Some weeks after Japarov issued his January decrees, the Coalition for Equality, which brings multiple organizations under one banner, protested that what was being planned was in violation of Kyrgyzstan’s international commitments. Vague concepts like morality and spirituality, particularly when stamped with a specifically Kyrgyz flavor, could end up discriminating against religious, ethnic and other minority communities.

“For Kyrgyzstan, where pluralism is developing, this could represent leaps back into the past. As is known, traditional societies are characterized by the absence of political freedoms, closed social structures, authoritarianism, and low social mobility," the coalition said in a statement. 

Maya, an LGBT activist and feminist who asked not to be identified by their surname, agreed. They worry that the legislation may presage the shuttering of various feminist organizations and LGBT groups already facing substantial pressure. 

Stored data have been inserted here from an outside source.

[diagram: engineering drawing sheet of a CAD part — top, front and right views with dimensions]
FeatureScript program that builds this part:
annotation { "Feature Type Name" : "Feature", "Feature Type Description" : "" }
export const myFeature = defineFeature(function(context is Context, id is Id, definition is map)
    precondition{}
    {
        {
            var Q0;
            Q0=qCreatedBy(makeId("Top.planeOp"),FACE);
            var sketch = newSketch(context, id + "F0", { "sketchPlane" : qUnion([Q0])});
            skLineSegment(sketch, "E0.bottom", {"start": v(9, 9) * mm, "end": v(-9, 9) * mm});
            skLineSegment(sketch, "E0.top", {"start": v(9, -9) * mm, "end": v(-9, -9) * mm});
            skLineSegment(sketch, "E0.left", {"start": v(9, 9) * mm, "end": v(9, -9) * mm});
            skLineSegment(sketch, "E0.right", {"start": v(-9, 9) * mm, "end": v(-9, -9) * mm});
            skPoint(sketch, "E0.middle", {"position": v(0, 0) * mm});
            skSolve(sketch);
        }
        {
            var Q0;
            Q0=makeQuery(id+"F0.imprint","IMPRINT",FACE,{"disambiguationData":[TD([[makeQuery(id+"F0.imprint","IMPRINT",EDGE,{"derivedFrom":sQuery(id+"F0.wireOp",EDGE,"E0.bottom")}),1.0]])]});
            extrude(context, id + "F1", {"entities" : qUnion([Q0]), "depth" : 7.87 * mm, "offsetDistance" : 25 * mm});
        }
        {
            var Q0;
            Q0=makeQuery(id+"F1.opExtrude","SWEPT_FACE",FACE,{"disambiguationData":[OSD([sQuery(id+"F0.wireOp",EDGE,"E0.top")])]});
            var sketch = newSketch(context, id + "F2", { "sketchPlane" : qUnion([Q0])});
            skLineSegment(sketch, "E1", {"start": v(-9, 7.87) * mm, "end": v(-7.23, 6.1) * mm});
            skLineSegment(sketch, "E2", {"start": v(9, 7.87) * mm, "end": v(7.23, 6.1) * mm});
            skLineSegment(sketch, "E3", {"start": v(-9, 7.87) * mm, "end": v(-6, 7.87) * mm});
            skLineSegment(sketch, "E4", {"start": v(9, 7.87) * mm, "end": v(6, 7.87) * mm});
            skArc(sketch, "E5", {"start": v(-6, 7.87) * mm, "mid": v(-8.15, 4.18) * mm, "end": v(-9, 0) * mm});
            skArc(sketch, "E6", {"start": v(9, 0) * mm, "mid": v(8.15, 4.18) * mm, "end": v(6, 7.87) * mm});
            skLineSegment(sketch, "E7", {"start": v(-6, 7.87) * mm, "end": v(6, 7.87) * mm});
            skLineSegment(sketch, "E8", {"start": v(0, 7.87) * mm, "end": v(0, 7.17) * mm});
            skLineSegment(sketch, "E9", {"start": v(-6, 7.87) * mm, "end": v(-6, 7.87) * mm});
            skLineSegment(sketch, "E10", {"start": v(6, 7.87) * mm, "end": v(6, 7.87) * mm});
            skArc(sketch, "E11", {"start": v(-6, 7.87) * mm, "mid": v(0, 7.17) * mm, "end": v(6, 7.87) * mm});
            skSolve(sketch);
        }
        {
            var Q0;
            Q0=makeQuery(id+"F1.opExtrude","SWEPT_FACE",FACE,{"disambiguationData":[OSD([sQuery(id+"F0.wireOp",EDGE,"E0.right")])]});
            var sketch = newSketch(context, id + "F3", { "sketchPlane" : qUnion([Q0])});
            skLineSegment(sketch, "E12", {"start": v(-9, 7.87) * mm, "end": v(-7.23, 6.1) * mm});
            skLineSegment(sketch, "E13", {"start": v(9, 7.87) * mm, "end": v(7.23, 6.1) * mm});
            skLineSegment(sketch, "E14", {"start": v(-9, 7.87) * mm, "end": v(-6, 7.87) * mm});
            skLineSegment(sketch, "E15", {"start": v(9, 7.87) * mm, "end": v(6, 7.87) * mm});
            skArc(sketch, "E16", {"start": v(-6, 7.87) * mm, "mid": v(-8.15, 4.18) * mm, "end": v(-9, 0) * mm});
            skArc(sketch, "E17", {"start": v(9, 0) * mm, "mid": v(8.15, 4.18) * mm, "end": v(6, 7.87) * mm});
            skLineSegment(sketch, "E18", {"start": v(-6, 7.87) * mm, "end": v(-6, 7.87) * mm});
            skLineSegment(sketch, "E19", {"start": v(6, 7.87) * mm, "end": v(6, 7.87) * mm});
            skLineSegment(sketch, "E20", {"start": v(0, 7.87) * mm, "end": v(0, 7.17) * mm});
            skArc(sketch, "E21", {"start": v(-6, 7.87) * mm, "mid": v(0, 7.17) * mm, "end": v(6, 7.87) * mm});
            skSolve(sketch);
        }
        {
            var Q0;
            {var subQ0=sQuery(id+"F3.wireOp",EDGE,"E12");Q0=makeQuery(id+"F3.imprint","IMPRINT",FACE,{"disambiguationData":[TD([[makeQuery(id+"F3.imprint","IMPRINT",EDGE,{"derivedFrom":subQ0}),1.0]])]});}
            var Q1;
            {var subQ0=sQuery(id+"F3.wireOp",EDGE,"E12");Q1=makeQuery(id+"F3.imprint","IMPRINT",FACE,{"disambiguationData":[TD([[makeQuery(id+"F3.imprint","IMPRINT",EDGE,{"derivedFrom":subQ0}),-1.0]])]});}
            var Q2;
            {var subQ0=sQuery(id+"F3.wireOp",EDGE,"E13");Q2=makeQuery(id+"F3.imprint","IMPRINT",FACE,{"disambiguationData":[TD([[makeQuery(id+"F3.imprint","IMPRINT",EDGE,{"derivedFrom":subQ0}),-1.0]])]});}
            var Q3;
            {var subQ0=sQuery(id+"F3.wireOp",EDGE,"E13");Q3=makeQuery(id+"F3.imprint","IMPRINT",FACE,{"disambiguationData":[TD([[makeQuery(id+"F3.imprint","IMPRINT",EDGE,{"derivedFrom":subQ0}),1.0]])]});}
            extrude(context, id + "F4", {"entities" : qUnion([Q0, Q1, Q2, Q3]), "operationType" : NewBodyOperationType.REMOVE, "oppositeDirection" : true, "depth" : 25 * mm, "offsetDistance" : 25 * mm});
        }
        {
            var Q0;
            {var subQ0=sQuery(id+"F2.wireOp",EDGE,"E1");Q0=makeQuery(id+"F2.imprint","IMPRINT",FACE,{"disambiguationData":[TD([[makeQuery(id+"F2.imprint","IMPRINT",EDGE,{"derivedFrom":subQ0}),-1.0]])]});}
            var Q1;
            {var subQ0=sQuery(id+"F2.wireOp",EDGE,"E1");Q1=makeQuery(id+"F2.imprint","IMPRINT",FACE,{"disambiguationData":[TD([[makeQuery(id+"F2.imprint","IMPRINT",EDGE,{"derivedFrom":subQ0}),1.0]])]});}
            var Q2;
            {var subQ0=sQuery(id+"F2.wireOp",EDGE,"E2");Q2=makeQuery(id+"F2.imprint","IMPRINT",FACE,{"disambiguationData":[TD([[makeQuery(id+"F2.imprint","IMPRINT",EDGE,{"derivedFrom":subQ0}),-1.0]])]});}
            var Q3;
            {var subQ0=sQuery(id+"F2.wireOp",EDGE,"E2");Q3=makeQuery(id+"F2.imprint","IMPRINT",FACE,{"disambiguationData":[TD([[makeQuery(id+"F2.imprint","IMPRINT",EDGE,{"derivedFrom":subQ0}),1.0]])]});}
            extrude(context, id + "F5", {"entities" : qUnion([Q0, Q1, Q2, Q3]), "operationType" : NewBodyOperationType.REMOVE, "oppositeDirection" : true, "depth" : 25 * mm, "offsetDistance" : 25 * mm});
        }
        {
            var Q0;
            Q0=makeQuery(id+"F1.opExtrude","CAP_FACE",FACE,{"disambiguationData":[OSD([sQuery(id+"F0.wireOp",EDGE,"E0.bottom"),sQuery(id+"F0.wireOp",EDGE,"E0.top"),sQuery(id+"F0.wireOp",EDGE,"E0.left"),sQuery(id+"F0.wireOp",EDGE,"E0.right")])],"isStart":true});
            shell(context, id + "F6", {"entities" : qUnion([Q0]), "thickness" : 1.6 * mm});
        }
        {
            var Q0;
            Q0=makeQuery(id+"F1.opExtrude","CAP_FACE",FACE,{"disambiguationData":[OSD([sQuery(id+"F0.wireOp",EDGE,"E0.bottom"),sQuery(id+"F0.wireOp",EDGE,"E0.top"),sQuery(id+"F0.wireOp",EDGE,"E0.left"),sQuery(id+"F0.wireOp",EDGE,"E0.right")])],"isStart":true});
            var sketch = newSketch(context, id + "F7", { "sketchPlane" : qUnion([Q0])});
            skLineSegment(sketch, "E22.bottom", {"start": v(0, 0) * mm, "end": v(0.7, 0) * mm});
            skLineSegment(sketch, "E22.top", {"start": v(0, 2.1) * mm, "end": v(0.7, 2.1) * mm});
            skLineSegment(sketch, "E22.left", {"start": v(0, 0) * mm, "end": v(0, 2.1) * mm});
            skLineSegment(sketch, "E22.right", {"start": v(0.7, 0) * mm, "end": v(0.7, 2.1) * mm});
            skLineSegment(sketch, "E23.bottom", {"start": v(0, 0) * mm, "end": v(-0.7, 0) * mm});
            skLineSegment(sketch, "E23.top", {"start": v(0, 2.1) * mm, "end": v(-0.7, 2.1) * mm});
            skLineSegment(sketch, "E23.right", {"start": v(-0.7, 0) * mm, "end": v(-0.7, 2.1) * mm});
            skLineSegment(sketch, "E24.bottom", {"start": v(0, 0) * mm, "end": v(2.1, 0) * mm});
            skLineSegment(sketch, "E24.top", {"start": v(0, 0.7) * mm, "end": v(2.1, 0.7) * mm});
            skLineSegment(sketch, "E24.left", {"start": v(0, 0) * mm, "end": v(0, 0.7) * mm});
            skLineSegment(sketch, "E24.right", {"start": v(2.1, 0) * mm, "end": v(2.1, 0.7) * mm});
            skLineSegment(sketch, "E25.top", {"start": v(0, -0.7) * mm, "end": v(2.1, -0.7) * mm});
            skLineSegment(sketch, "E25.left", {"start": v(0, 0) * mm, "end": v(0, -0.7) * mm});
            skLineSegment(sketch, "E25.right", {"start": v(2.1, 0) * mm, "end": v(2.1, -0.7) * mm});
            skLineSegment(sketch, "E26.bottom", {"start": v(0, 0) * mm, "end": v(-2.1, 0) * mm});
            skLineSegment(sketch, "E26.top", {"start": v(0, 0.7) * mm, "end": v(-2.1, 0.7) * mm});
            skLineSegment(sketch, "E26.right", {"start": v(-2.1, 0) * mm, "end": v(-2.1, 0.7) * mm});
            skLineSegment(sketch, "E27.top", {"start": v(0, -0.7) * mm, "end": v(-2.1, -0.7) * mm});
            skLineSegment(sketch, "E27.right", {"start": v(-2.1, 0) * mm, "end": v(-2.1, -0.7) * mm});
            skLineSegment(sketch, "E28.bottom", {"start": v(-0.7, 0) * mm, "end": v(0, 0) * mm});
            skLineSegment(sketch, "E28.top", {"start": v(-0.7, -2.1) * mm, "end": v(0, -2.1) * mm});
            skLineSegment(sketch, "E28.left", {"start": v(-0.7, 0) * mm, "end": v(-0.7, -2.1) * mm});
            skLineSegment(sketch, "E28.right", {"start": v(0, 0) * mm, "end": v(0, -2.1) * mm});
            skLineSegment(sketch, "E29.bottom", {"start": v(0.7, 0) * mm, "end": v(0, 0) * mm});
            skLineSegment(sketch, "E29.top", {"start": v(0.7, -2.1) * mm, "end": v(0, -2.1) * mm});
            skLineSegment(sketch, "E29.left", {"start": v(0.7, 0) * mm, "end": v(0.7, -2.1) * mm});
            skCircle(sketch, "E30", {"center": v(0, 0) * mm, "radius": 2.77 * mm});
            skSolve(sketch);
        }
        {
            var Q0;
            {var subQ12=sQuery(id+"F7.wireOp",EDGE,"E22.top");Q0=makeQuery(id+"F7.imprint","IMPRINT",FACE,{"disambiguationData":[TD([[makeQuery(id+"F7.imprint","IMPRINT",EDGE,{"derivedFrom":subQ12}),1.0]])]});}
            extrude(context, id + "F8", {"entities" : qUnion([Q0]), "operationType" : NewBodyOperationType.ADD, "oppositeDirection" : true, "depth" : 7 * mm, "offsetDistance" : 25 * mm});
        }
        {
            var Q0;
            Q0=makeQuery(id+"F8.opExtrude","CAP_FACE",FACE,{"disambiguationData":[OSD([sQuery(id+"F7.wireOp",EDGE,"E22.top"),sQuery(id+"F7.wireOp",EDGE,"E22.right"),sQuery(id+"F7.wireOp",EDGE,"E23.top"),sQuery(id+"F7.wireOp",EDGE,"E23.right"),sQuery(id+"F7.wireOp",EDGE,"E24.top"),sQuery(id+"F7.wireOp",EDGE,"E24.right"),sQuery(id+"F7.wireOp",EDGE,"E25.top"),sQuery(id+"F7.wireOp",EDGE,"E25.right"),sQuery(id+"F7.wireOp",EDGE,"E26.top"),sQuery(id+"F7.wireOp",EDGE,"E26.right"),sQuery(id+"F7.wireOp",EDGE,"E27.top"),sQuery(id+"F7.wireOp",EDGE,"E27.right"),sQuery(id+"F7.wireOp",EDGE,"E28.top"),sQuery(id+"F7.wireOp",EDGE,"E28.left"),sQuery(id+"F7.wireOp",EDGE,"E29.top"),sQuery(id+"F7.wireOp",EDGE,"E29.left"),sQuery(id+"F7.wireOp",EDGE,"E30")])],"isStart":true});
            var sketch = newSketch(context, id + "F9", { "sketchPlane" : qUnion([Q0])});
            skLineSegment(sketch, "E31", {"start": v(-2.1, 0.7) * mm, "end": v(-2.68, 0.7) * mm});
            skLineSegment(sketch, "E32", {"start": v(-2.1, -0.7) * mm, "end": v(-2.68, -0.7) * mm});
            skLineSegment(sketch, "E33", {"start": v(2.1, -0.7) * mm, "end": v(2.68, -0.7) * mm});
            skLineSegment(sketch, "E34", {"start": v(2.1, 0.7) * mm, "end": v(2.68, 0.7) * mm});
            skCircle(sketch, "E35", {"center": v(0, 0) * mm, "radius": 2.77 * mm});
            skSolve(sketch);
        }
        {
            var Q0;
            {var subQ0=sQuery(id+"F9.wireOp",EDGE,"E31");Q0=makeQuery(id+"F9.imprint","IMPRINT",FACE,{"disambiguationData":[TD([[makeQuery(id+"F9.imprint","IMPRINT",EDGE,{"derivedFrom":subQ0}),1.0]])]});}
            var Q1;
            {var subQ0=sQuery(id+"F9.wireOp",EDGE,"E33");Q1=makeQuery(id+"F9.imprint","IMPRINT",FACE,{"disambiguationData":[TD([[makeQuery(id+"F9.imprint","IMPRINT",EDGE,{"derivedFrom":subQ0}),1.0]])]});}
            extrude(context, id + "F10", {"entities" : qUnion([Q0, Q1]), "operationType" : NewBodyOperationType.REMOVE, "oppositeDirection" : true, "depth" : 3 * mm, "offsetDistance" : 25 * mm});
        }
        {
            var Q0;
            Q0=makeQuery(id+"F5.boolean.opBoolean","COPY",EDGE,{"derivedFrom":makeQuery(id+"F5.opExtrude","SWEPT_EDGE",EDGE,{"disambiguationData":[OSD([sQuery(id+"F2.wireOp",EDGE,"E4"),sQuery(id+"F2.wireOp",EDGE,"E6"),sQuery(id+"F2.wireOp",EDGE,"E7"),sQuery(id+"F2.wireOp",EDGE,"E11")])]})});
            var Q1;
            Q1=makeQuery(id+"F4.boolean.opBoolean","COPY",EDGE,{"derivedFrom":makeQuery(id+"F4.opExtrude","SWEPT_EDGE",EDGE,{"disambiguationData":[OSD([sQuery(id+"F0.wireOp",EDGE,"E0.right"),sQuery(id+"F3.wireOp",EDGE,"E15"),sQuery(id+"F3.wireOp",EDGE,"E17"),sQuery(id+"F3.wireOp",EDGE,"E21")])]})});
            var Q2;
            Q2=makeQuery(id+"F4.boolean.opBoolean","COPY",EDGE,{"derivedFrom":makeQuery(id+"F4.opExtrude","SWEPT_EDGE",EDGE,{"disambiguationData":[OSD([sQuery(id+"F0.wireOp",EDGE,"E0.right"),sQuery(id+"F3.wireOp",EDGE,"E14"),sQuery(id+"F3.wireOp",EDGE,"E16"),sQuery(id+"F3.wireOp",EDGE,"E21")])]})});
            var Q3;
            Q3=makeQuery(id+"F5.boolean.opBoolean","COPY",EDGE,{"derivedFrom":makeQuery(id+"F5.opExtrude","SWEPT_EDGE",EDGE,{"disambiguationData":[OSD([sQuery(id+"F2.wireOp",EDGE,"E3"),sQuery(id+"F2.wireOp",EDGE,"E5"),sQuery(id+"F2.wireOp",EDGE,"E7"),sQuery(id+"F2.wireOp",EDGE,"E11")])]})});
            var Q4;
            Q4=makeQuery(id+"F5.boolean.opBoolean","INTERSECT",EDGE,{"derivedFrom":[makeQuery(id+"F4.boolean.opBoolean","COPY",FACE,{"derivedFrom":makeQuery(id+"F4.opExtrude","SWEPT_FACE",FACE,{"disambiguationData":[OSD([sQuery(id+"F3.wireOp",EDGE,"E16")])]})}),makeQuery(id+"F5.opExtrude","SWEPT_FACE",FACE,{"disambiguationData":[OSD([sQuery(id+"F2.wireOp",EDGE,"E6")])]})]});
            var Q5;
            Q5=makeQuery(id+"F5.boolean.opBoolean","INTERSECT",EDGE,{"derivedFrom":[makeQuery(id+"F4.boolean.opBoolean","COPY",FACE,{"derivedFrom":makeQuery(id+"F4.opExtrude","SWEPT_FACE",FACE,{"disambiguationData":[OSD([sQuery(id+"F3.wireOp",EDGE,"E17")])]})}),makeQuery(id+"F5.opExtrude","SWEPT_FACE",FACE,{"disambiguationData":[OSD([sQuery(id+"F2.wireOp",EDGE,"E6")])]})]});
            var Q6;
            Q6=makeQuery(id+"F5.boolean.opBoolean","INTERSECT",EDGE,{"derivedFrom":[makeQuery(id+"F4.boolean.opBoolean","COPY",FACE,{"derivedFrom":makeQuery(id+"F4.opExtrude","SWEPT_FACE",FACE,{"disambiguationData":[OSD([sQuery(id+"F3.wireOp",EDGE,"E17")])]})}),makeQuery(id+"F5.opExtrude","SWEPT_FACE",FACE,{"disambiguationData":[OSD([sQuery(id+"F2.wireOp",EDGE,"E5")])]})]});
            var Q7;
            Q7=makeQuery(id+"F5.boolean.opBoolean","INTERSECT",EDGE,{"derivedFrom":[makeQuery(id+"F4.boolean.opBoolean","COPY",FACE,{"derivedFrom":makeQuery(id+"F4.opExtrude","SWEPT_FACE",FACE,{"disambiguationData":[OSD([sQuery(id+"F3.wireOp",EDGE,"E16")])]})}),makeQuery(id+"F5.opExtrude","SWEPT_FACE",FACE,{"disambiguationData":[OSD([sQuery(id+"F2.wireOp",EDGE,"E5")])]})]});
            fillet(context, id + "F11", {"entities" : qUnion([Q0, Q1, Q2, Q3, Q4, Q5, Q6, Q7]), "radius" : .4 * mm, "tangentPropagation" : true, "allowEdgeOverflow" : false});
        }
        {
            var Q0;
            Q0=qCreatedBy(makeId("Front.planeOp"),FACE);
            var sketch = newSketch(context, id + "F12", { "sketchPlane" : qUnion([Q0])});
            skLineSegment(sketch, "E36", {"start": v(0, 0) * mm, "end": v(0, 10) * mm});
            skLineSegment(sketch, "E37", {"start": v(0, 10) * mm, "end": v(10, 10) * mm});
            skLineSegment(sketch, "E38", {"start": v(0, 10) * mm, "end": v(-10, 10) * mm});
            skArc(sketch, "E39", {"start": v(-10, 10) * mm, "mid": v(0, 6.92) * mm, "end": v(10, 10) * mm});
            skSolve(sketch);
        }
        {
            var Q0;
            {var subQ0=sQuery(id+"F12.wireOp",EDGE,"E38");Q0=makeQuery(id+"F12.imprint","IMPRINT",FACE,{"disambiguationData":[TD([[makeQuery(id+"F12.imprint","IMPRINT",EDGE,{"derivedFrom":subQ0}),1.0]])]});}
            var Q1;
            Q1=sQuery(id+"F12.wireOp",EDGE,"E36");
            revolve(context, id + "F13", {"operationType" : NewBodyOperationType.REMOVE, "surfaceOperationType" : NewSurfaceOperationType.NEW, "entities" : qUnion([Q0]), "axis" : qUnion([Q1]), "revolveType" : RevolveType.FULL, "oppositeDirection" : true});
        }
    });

“If earlier we had faith in our ability to appeal to principles of international law and human rights, now this has become impossible. This is a piece of [legislation] whose purpose is to justify nationalist radicals, to say that what they are doing is not committing crimes, but saving the country,” Maya told Eurasianet.

This was an allusion to the type of incident that occurred on April 14, when women’s rights campaigners in Kyrgyzstan’s capital, Bishkek, were assaulted by dozens of self-styled traditionalists. The demonstration, the key aim of which was to demand the resignation of the Interior Minister over perceived inaction against a spate of violent gender-based crimes, was on that day aggressively broken up by several dozen men belonging to what are known as national-patriotic groups. 

When quizzed about their actions, those groups justified their assault with the false claim that the demonstrators had assembled to promote LGBT rights. This is a recurring go-to, hot-button issue in Kyrgyzstan that is usually guaranteed to excite intense emotions.

Zamirbek Kochorbayev, the leader of Kyrk-Choro, the group allegedly responsible for breaking up that women’s rights march, has welcomed the morality legislation. 

“This is required to bring up moral children, to raise patriotic and dignified youths who will strive for the good of the country,” Kochorbayev said. “Before now, we have allowed immoral things under the guise of human rights.”

 

Ayzirek Imanaliyeva is a journalist based in Bishkek.